In quel periodo stavamo preparando due film: Mission: Impossible – Dead Reckoning – Parte Uno e Red Notice (con Ryan Reynolds, Dwayne Johnson e Gal Gadot, ndr). Era un momento critico. Avevamo appena mandato a casa centinaia di lavoratori. Abbiamo fatto tutti un grande sforzo, singolarmente e come associazione. A luglio siamo tornati sul set con un protocollo molto rigido. C’era bisogno di ripartire e lo abbiamo fatto. Con Red Notice, dividendoci tra la Sardegna e Roma, e con Mission: Impossible tra Roma e Venezia. Se vogliamo trovare un lato positivo in quel momento di crisi, possiamo dire che l’emergenza ha reso più semplice girare scene come l’inseguimento tra Colosseo e Fori Imperiali, visto che le strade erano quasi deserte. La capitale si è dimostrata più disponibile del solito a piegarsi ai nostri bisogni produttivi.
Come avete suddiviso il lavoro?
Per le riprese a Roma ci siamo mossi all’interno di una bolla. Eravamo tutti nello stesso hotel. Ai piani più bassi il reparto costumi, i tecnici e i generici. Al primo piano gli uffici, al secondo le maestranze tecniche e artistiche. In quelli superiori la troupe straniera. Facevamo tutto lì, si mangiava e si lavorava. L’importante era che tutti fossero in sicurezza per girare al meglio in una Roma completamente vuota.
Quanto conta la “disponibilità” di una città?

═══

- Sfida: Prosegui l'intervista sulle riprese dei film a Roma, ripartendo subito dopo l'ultima frase.

- Informazioni fornite:

═══

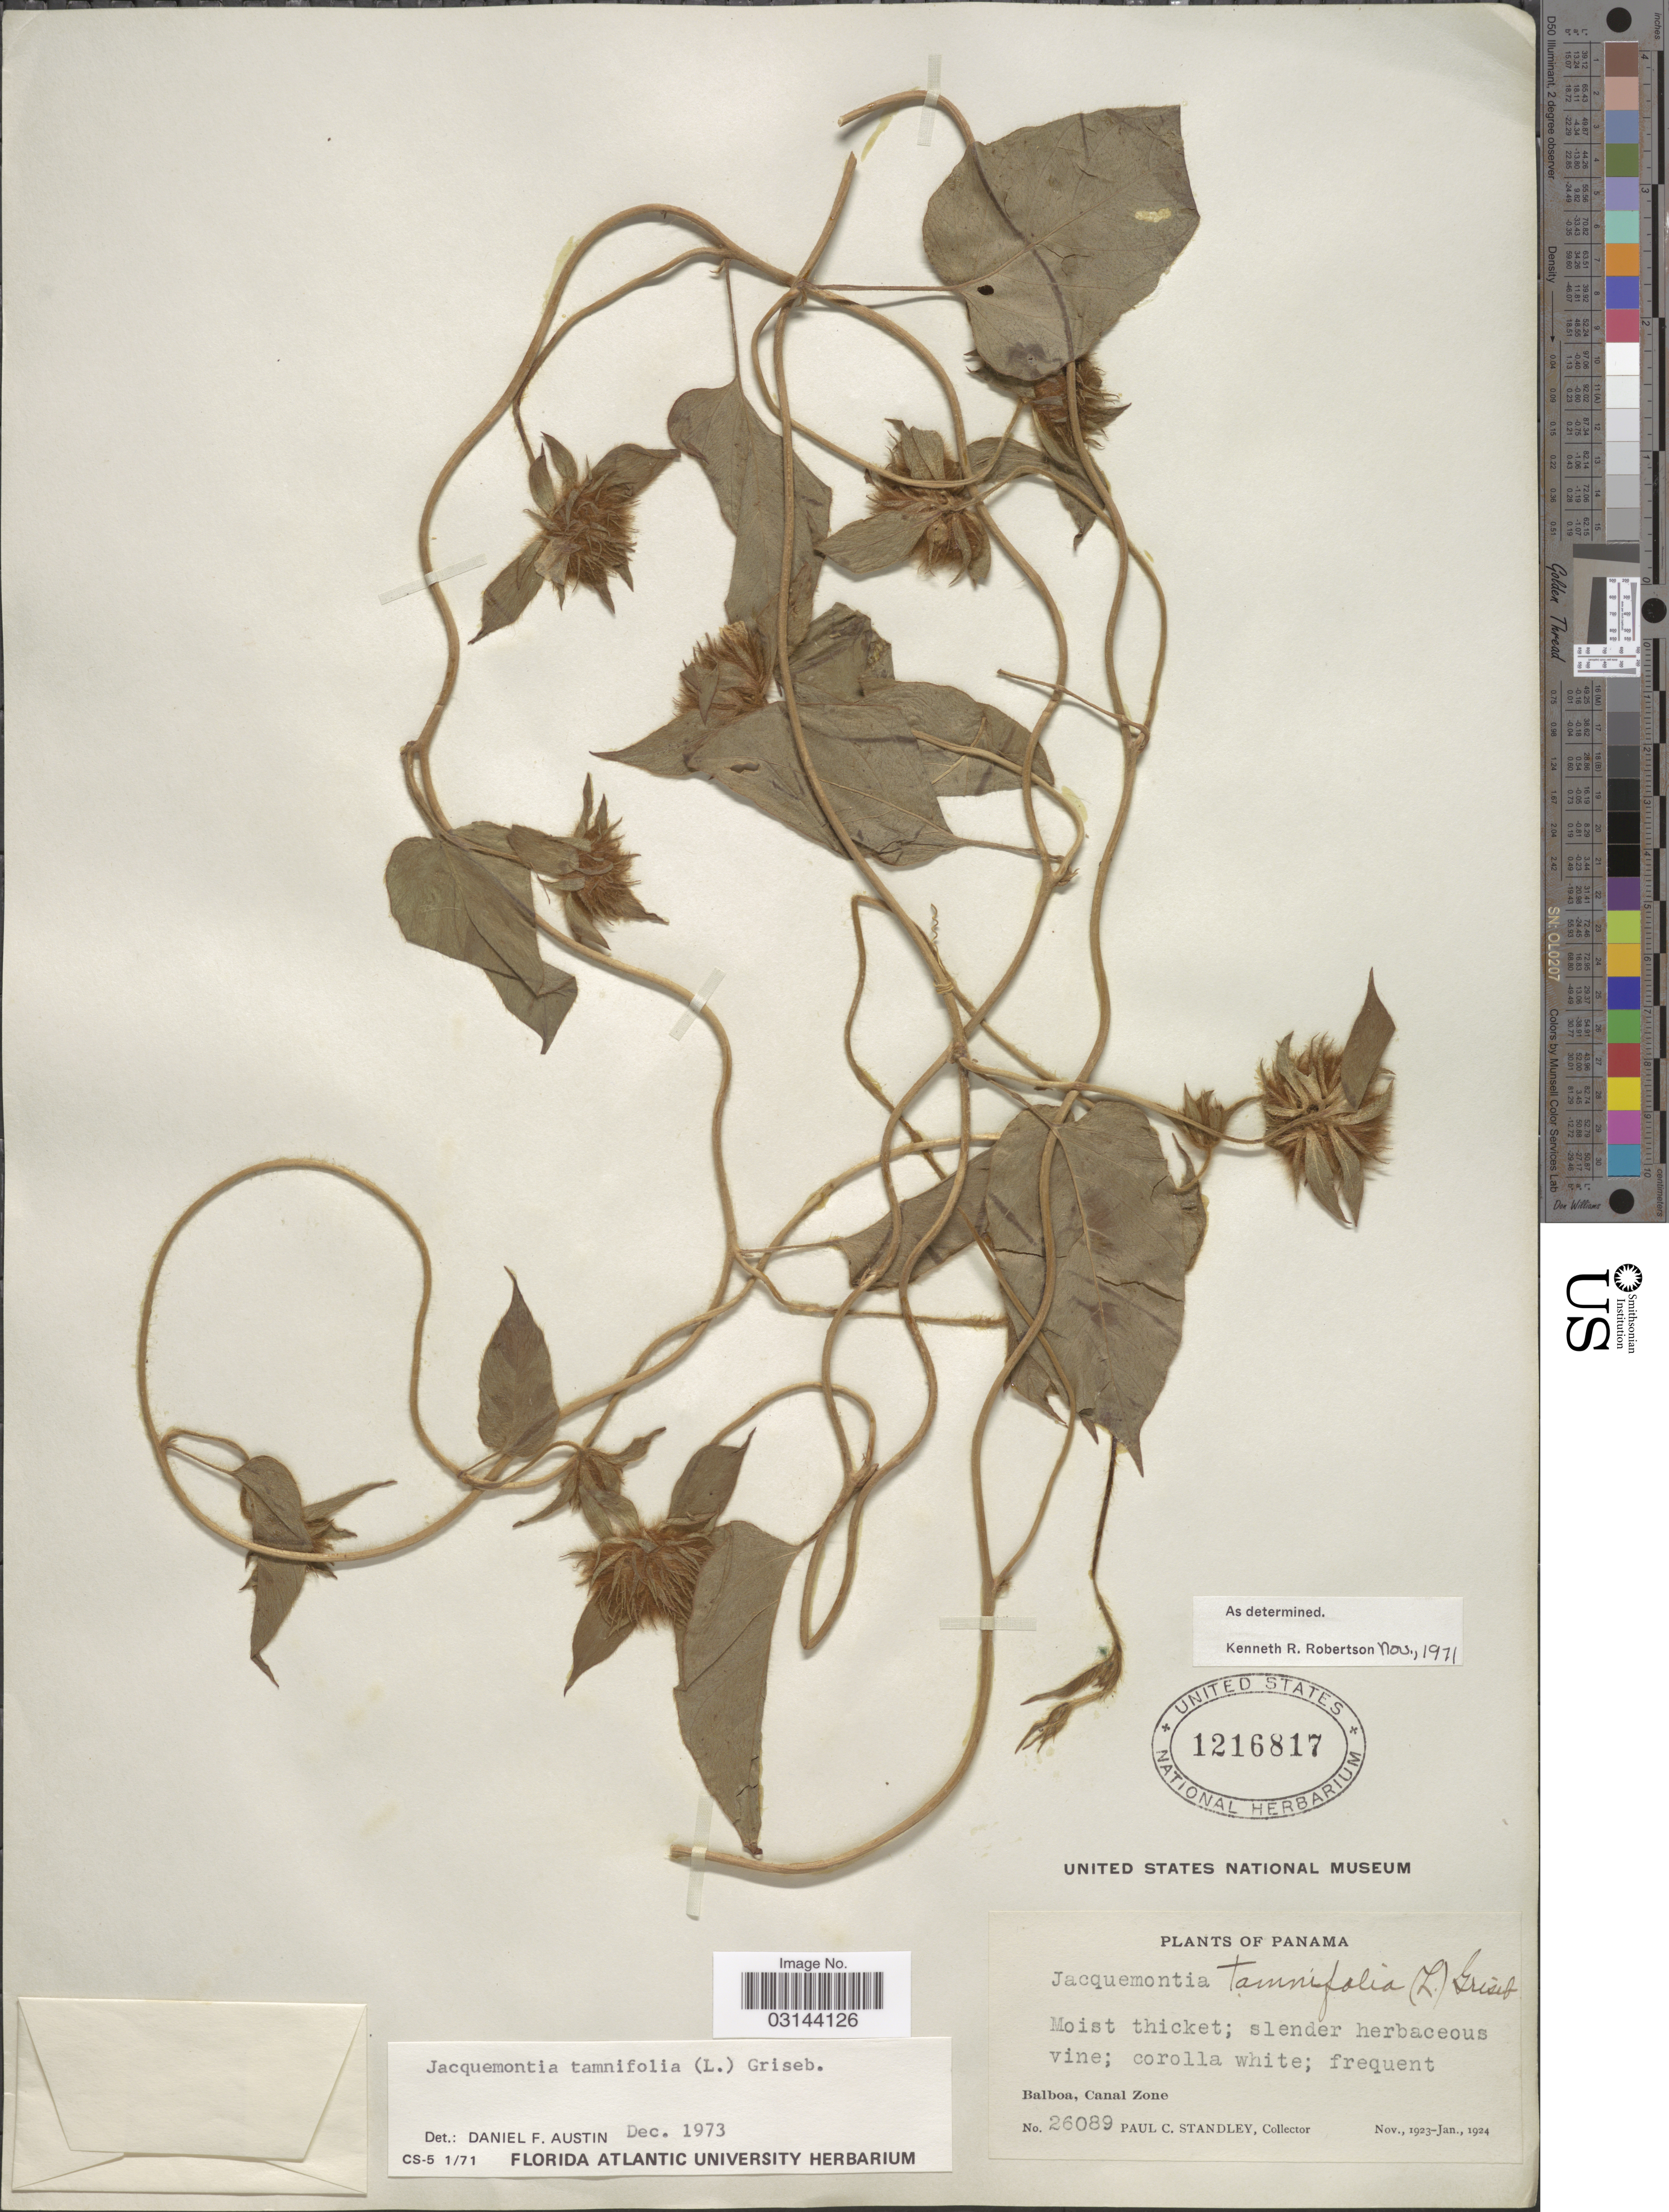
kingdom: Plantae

═══

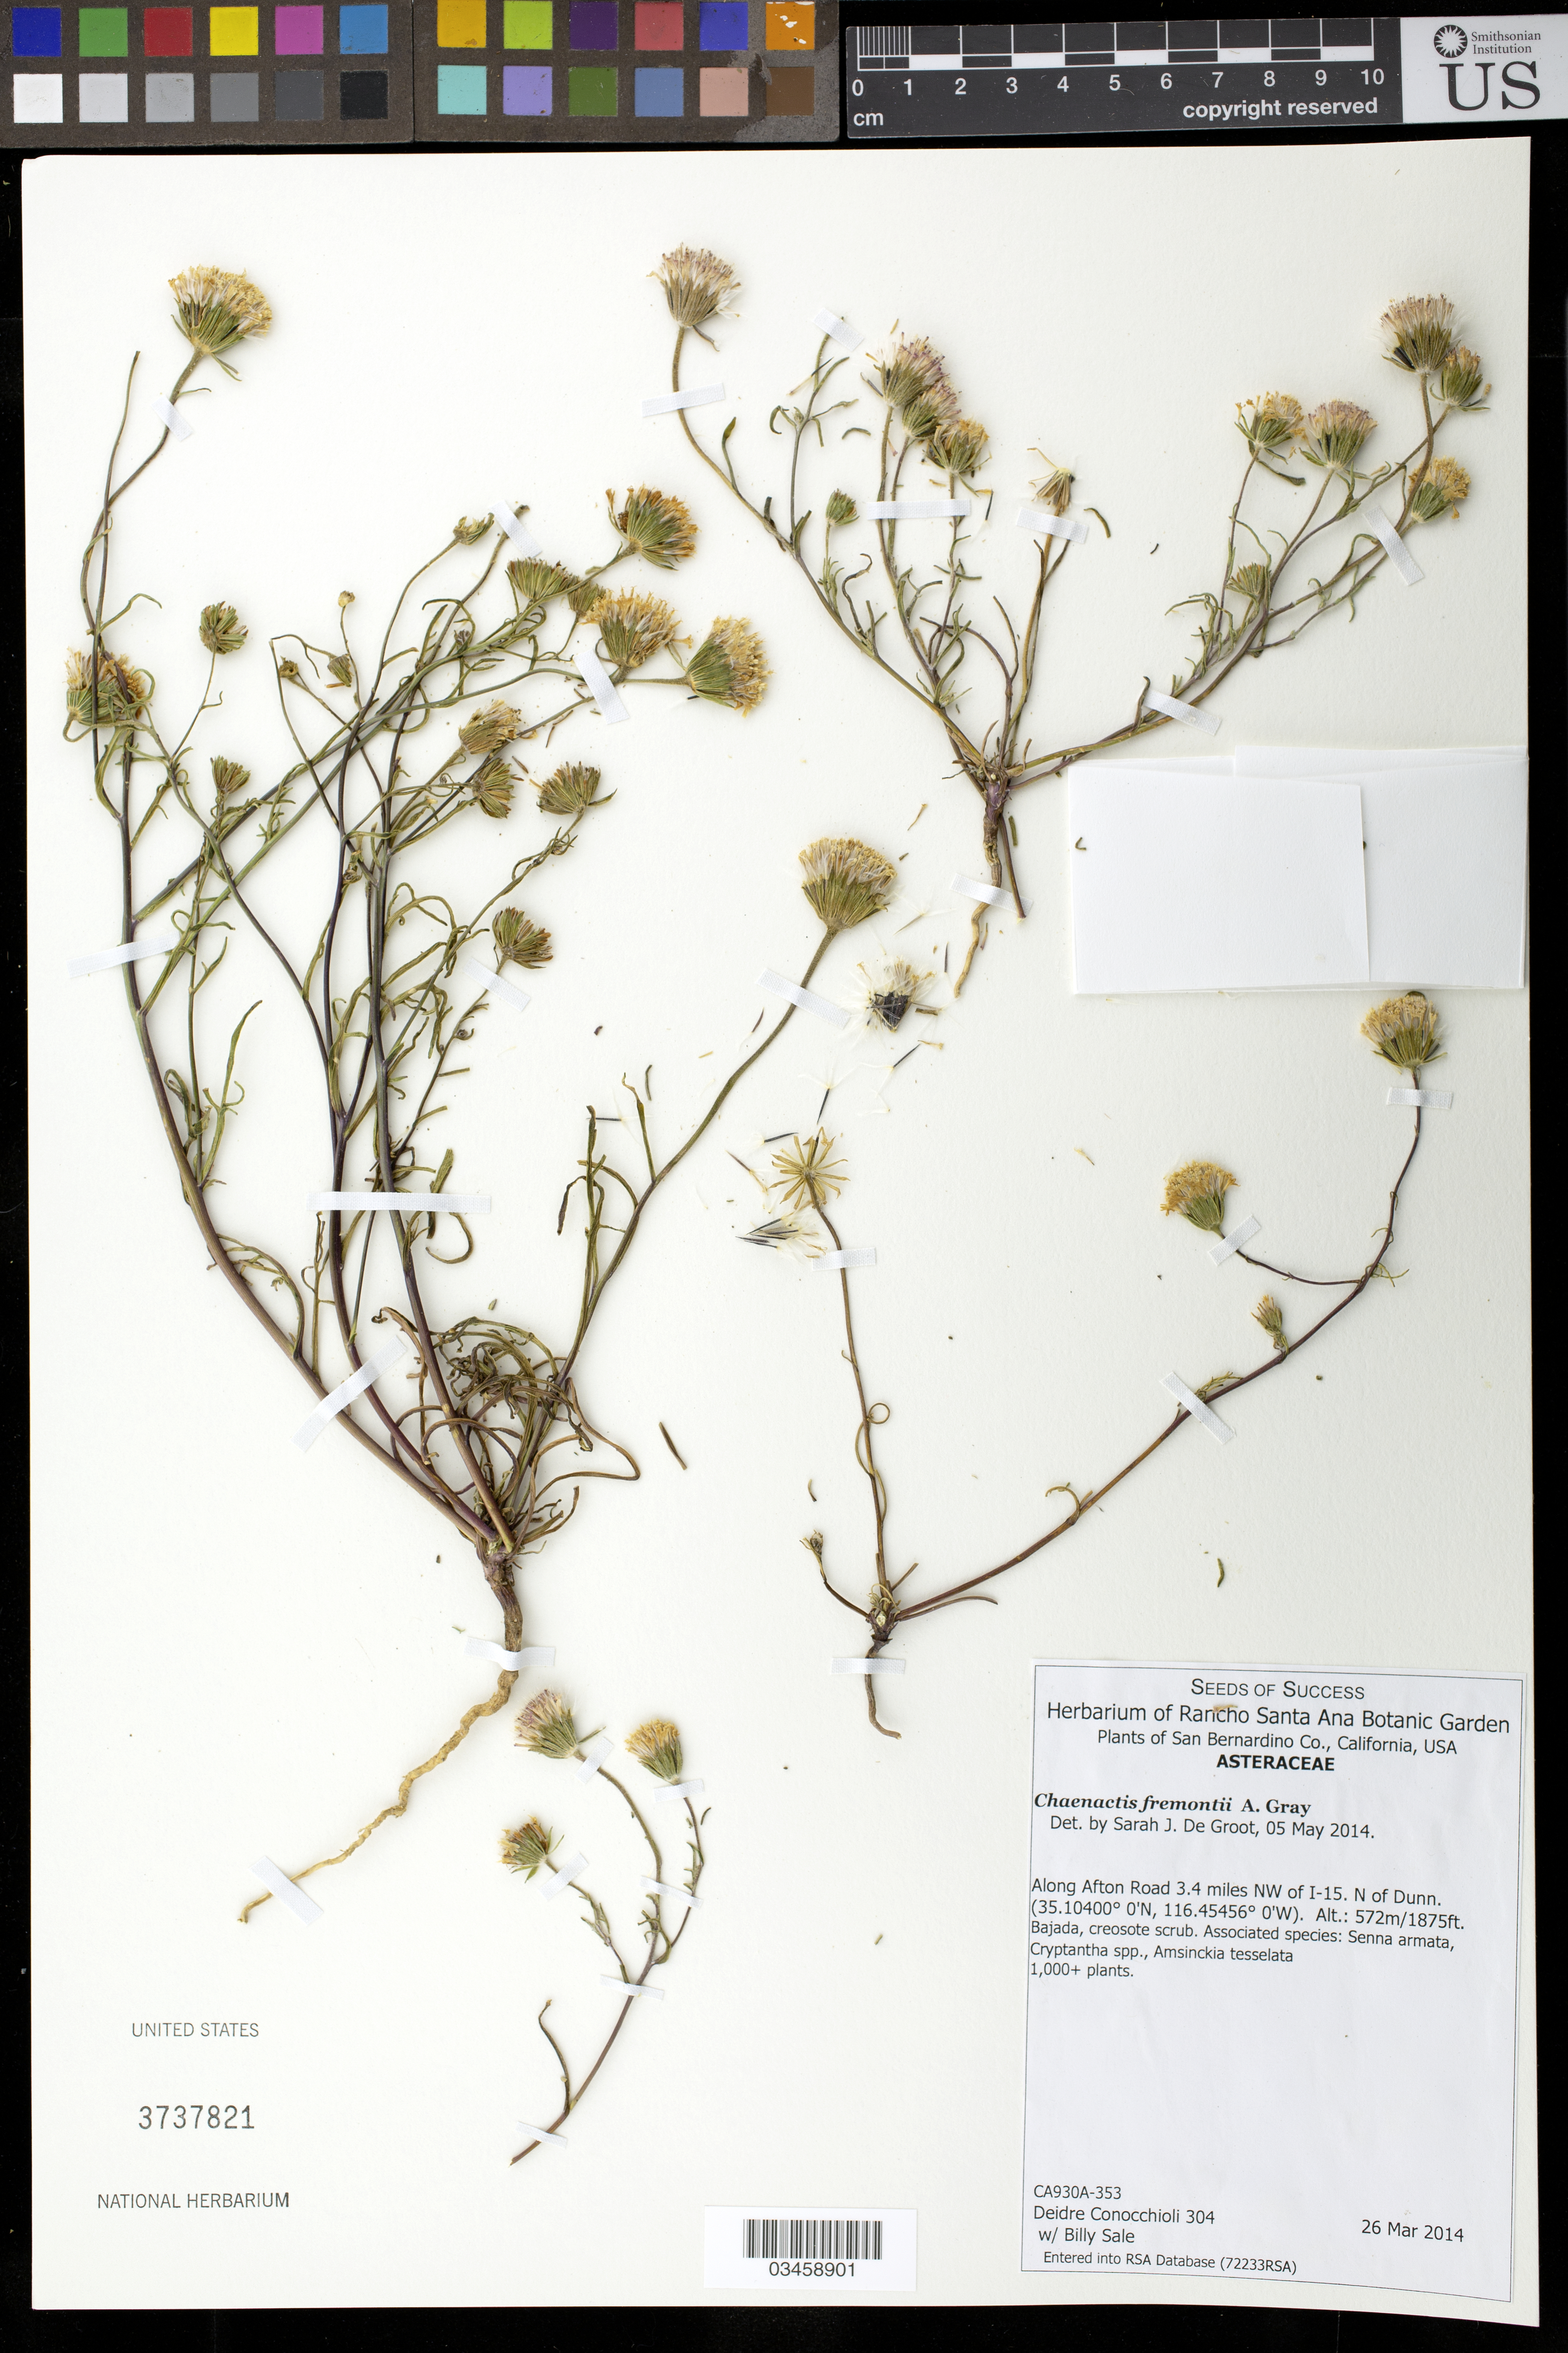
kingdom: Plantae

═══

- Risposta all'esercizio:
C’è bisogno dell’appoggio delle autorità, ma anche della collaborazione della cittadinanza. Volontaria o involontaria. Per Red Notice abbiamo girato alcune scene dal vivo, ma la maggior parte del lavoro è stato completato con gli effetti speciali. Per Six Underground, il film diretto da Michael Bay per Netflix, ci siamo divisi tra Firenze, Siena e Taranto, facendo tutto in loco. Non siamo gli unici. Penso allo sforzo messo in campo dai miei colleghi per le sequenze d’azione di Fast X a Roma e Torino.
La ricetta per realizzare una buona scena d’azione?
È fondamentale prepararle bene e girare con attenzione. Torno su Six Underground. Il film ha un forte impatto sulla città di Firenze. Le scene d’azione le abbiamo girate ad agosto, mentre i fiorentini erano in vacanza. Le sequenze meno impegnative, che non richiedevano inseguimenti ed esplosioni, le abbiamo programmate a settembre. È necessario rendersi conto del luogo in cui ci si trova. Non opporsi, ma immedesimarsi. Prendiamo The Old Guard 2, girato a Roma. Serviva un ponte per una scena complicata, in un posto che fosse storico. Abbiamo piazzato le riprese nel weekend, così che ci fosse meno gente in giro. Bisogna adattarsi. In fondo anche le città contribuiscono al carisma dei film. È necessario saperne rispettare i tempi.
Perché i grandi blockbuster internazionali scelgono sempre più spesso l’Italia?
La questione è una: quando da fuori capiscono che sai fare una cosa, te la fanno fare. La nostra società è cresciuta molto. Vent’anni fa ci siamo immessi sulla scia delle commedie romantiche, Sotto il sole della Toscana o Letter to Juliet. Per noi tutto è cambiato con John Wick 2 e American Assassin (entrambi usciti nel 2017, ndr). Da quel momento siamo andati sempre meglio. È un segnale importante per la nostra industria, in particolare per il personale tecnico, che può permettersi di fare molto di più. Basti pensare che oggi possiamo avvalerci anche di un “marine coordinator” (l’addetto alla supervisione e organizzazione delle riprese in mare, ndr). Prima non sapevamo nemmeno cosa fosse.
Si è dato una spiegazione per questa crescita?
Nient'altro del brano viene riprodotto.